*What you should do*: Give back exactly the stretch of data below from the line holding "M649 200 657 225 609 241 600 216Z" through the line holding "507 675 482", both ends included, and leave the remaining lines out.

*Entries supplied*:
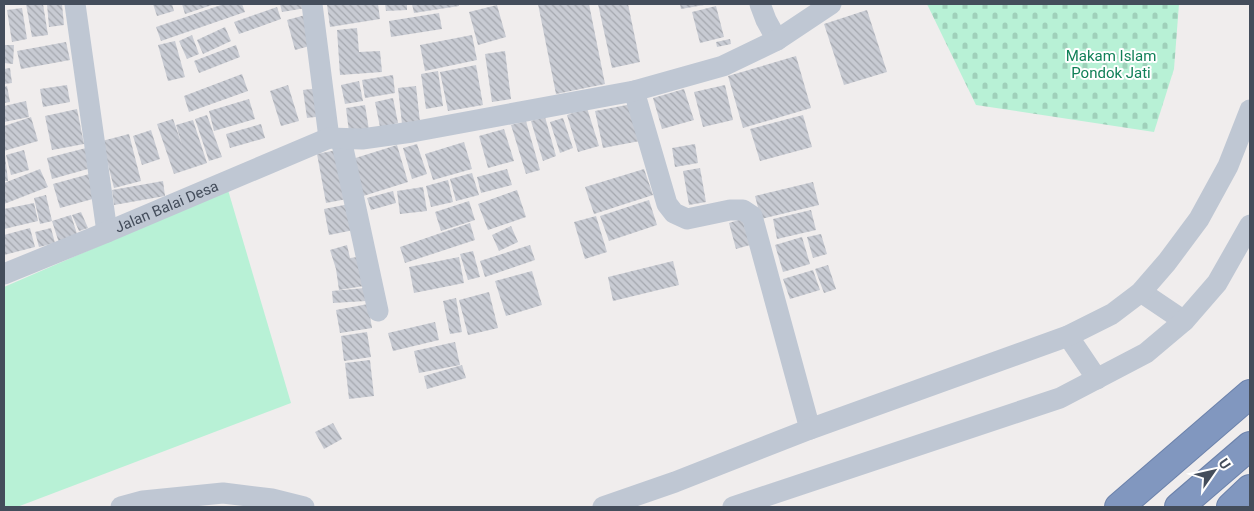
<svg xmlns="http://www.w3.org/2000/svg" width="1254" height="511" font-family="Roboto,sans-serif">
  <style>
    .cemetery { fill: url(#cemetery-stones) }
    .garden { fill: #b8f1d6 }
    .building { fill: url(#building-back-hatch) }
    .lines { fill: none; stroke-linecap: round; stroke-linejoin: round }
    .motorway-casing { stroke: #6c82ab; stroke-width: 30 }
    .minor { stroke: #bfc7d3; stroke-width: 21 }
    .motorway { stroke: #8197bf; stroke-width: 28 }
    .labels { text-anchor: middle; stroke-width: 4; stroke-linejoin: round; paint-order: stroke }
    .park-label { font-size: 15px; fill: #118058; stroke: #fff }
    .street-label { font-size: 15px; fill: #444d5b; stroke: #fff }
  </style>
  <defs>
    <pattern id="cemetery-stones" width="16" height="16" patternUnits="userSpaceOnUse" patternTransform="scale(1.25)"><rect width="16" height="16" fill="#b8f1d6"/><path d="M2 7V4a2 2 0 0 1 4 0v3zM10 15v-3a2 2 0 0 1 4 0v3z" fill="#9fd0ba"/></pattern>
    <pattern id="building-back-hatch" width="6" height="6" patternUnits="userSpaceOnUse" patternTransform="scale(1.25)"><rect width="6" height="6" fill="#c8cbd3"/><path d="M-1 5l2 2M0 0l6 6M5-1l2 2" fill="none" stroke="#a4a7ae"/></pattern>
  </defs>
  <rect width="100%" height="100%" fill="#f0eded"/>
  <path class="cemetery" d="M927 4H1179L1174 69 1154 132 976 105Z"/>
  <path class="garden" d="M228 190 291 403 17 507H4V287Z"/>
  <path class="building" d="M26 4H43L48 35 32 37Z
    M47 4H62L64 25 49 27Z
    M153 4H172L174 11 157 16Z
    M182 4H215L185 14Z
    M224 4H242L245 12 161 41 156 27Z
    M280 4H306V8L282 12Z
    M336 4H378L380 19 330 27 327 5Z
    M385 4H407V10L386 11Z
    M412 4H459V6L414 13Z
    M538 4H589L605 84 556 94Z
    M598 4H628L640 62 612 68Z
    M680 4H704V5L681 9Z
    M497 5 506 37 478 45 469 12Z
    M716 6 724 37 700 43 692 12Z
    M277 7 281 19 239 34 234 22Z
    M22 8 27 39 12 42 7 10Z
    M867 10 887 72 844 85 824 24Z
    M439 13 442 29 391 37 389 21Z
    M309 14 317 44 295 50 287 20Z
    M225 27 231 41 203 54 197 40Z
    M357 28 359 52 380 51 382 72 340 75 337 30Z
    M192 35 199 54 187 59 179 41Z
    M472 35 477 60 425 71 420 45Z
    M730 39 731 44 717 47 716 42Z
    M175 41 185 77 168 81 158 45Z
    M66 42 70 60 21 69 17 51Z
    M4 45H14L13 64 4 63Z
    M236 45 240 57 199 73 194 61Z
    M505 51 511 99 492 102 485 54Z
    M796 56 811 108 743 128 728 76Z
    M476 65 483 105 448 111 440 72Z
    M10 68 12 83 4 84V69Z
    M438 71 443 106 426 109 421 74Z
    M242 74 248 91 189 112 184 96Z
    M393 75 395 93 365 98 362 80Z
    M359 81 363 101 345 104 341 85Z
    M67 85 70 102 43 107 40 89Z
    M288 85 299 121 281 126 270 91Z
    M725 85 733 120 703 127 694 92Z
    M7 86 10 102 4 103V87Z
    M416 86 420 122 402 124 398 88Z
    M319 88 323 116 307 118 303 90Z
    M684 89 694 120 662 129 653 98Z
    M393 98 398 123 380 127 375 102Z
    M249 99 255 119 214 131 209 111Z
    M26 101 29 117 4 122V106Z
    M632 104 640 141 603 148 595 111Z
    M365 105 369 130 349 132 346 108Z
    M587 108 599 146 578 152 567 115Z
    M77 109 84 144 52 150 45 116Z
    M207 115 222 157 209 161 195 119Z
    M803 115 812 147 760 161 750 129Z
    M31 117 38 141 4 151V126Z
    M545 117 556 156 543 161 531 121Z
    M563 118 573 148 560 153 550 122Z
    M173 119 182 145 176 125 193 120 207 163 174 174 157 124Z
    M526 121 540 170 526 174 511 125Z
    M261 124 265 138 230 148 226 134Z
    M504 129 514 161 488 168 479 136Z
    M151 130 160 159 142 165 133 136Z
    M129 134 141 181 114 188 102 141Z
    M464 142 472 169 433 180 425 154Z
    M417 144 427 174 412 179 403 148Z
    M695 144 698 163 675 167 672 148Z
    M397 145 408 182 360 197 349 160Z
    M90 147 95 167 52 179 47 158Z
    M24 150 29 170 11 175 6 155Z
    M337 150 347 199 326 203 317 154Z
    M4 155H5L8 181H4Z
    M700 168 706 202 689 205 683 171Z
    M40 169 48 187 4 204V183Z
    M507 169 512 185 481 193 477 177Z
    M644 169 653 195 594 214 585 187Z
    M93 173 100 197 60 208 53 184Z
    M472 173 479 195 456 201 450 179Z
    M448 180 453 202 431 207 426 186Z
    M163 181 165 196 114 205 112 190Z
    M813 182 819 205 761 219 755 196Z
    M423 187 427 211 400 214 397 191Z
    M517 190 526 217 488 230 478 204Z
    M393 191 396 203 371 210 367 198Z
    M46 195 52 221 40 224 34 198Z
    M649 200 657 225 609 241 600 216Z
    M469 201 475 220 441 231 435 212Z
    M34 203 38 221 4 229V209Z
    M349 204 354 230 329 235 324 209Z
    M811 210 816 230 777 239 773 219Z
    M81 212 88 228 79 231 72 215Z
    M71 215 78 237 59 243 52 221Z
    M596 216 607 252 585 259 574 222Z
    M742 219 750 245 736 249 729 223Z
    M470 223 475 240 405 263 400 247Z
    M511 226 518 242 499 251 492 235Z
    M30 228 35 247 4 255V235Z
    M51 228 55 243 39 247 35 232Z
    M821 234 827 254 813 258 807 237Z
    M802 237 810 264 783 272 775 245Z
    M347 245 350 258 365 256 370 285 339 290 336 269 330 250Z
    M530 245 535 260 485 277 480 261Z
    M473 251 480 277 468 280 460 254Z
    M459 257 464 283 414 293 409 267Z
    M673 261 679 285 613 301 608 277Z
    M828 265 836 289 824 293 815 269Z
    M813 270 820 290 790 299 783 279Z
    M532 271 542 305 506 316 495 281Z
    M365 288 366 301 333 303 332 291Z
    M489 292 498 328 468 335 459 300Z
    M456 298 462 332 450 334 443 301Z
    M368 304 372 328 340 333 336 310Z
    M435 322 439 340 393 351 388 333Z
    M367 332 371 357 344 361 341 336Z
    M455 342 460 365 419 373 414 351Z
    M370 360 374 396 349 399 345 363Z
    M462 365 466 378 427 389 424 376Z
    M333 423 342 439 324 449 315 432Z"/>
  <g class="lines">
    <defs>
      <path id="motorway" d="M1119 507 1250 394
        M1179 507 1250 446
        M1231 507 1250 489"/>
    </defs>
    <use href="#motorway" class="motorway-casing"/>
    <g class="minor">
      <path d="M75 4 107 232"/>
      <path d="M312 4 329 138"/>
      <path d="M760 4 766 20 777 40"/>
      <path d="M634 91 667 204 674 213 687 219 730 210H743L752 216 810 429"/>
      <path d="M341 139 378 311"/>
      <path id="s1" d="M4 274 107 232 329 138 362 139 412 132 634 91 723 66 777 40 831 4"/>
      <path d="M1141 292 1184 321"/>
      <path d="M1068 336 1097 379"/>
      <path d="M121 507 143 501 223 493 272 499 304 507"/>
      <path d="M603 507 675 482 810 429 1068 336 1112 314 1141 292 1167 262 1199 219 1228 166 1250 110"/>
      <path d="M733 507 1060 398 1146 353 1184 321 1217 283 1250 225"/>
    </g>
    <use href="#motorway" class="motorway"/>
  </g>
  <g class="labels">
    <g class="park-label">
      <text x="1111" y="61">Makam Islam<tspan x="1111" dy="17">Pondok Jati</tspan></text>
    </g>
    <g class="street-label">
      <text dy="5" stroke="none"><textPath href="#s1" startOffset="176">Jalan Balai Desa</textPath></text>
    </g>
  </g>
  <rect width="1254" height="511" fill="none" stroke="#444d5b" stroke-width="10"/>
  <g transform="translate(1214 471) rotate(56)" stroke="#ffffff" stroke-width="4" paint-order="stroke">
  <path d="M0-4L9 19L0 12L-9 19Z" fill="#444d5b"/>
  <text y="-8" font-size="14" font-weight="bold" text-anchor="middle" fill="#444d5b">U</text>
  </g>
</svg>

*Solution for this task*:
    M649 200 657 225 609 241 600 216Z
    M469 201 475 220 441 231 435 212Z
    M34 203 38 221 4 229V209Z
    M349 204 354 230 329 235 324 209Z
    M811 210 816 230 777 239 773 219Z
    M81 212 88 228 79 231 72 215Z
    M71 215 78 237 59 243 52 221Z
    M596 216 607 252 585 259 574 222Z
    M742 219 750 245 736 249 729 223Z
    M470 223 475 240 405 263 400 247Z
    M511 226 518 242 499 251 492 235Z
    M30 228 35 247 4 255V235Z
    M51 228 55 243 39 247 35 232Z
    M821 234 827 254 813 258 807 237Z
    M802 237 810 264 783 272 775 245Z
    M347 245 350 258 365 256 370 285 339 290 336 269 330 250Z
    M530 245 535 260 485 277 480 261Z
    M473 251 480 277 468 280 460 254Z
    M459 257 464 283 414 293 409 267Z
    M673 261 679 285 613 301 608 277Z
    M828 265 836 289 824 293 815 269Z
    M813 270 820 290 790 299 783 279Z
    M532 271 542 305 506 316 495 281Z
    M365 288 366 301 333 303 332 291Z
    M489 292 498 328 468 335 459 300Z
    M456 298 462 332 450 334 443 301Z
    M368 304 372 328 340 333 336 310Z
    M435 322 439 340 393 351 388 333Z
    M367 332 371 357 344 361 341 336Z
    M455 342 460 365 419 373 414 351Z
    M370 360 374 396 349 399 345 363Z
    M462 365 466 378 427 389 424 376Z
    M333 423 342 439 324 449 315 432Z"/>
  <g class="lines">
    <defs>
      <path id="motorway" d="M1119 507 1250 394
        M1179 507 1250 446
        M1231 507 1250 489"/>
    </defs>
    <use href="#motorway" class="motorway-casing"/>
    <g class="minor">
      <path d="M75 4 107 232"/>
      <path d="M312 4 329 138"/>
      <path d="M760 4 766 20 777 40"/>
      <path d="M634 91 667 204 674 213 687 219 730 210H743L752 216 810 429"/>
      <path d="M341 139 378 311"/>
      <path id="s1" d="M4 274 107 232 329 138 362 139 412 132 634 91 723 66 777 40 831 4"/>
      <path d="M1141 292 1184 321"/>
      <path d="M1068 336 1097 379"/>
      <path d="M121 507 143 501 223 493 272 499 304 507"/>
      <path d="M603 507 675 482 810 429 1068 336 1112 314 1141 292 1167 262 1199 219 1228 166 1250 110"/>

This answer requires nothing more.